* What to do *
Report how many lines in the listing below include the word "Example". Write nothing besides the number.
Start of Material for this exercise
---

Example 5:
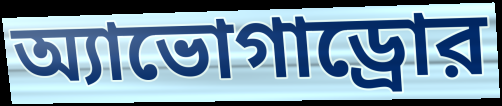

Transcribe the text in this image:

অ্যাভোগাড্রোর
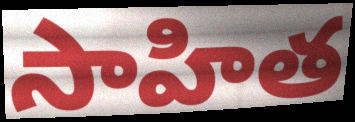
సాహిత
End of Material for this exercise
Start of Material for this exercise
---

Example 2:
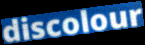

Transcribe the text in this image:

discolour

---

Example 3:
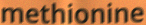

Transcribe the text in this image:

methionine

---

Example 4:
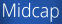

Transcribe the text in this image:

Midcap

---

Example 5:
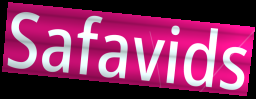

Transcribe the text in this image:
End of Material for this exercise
* Solution *
5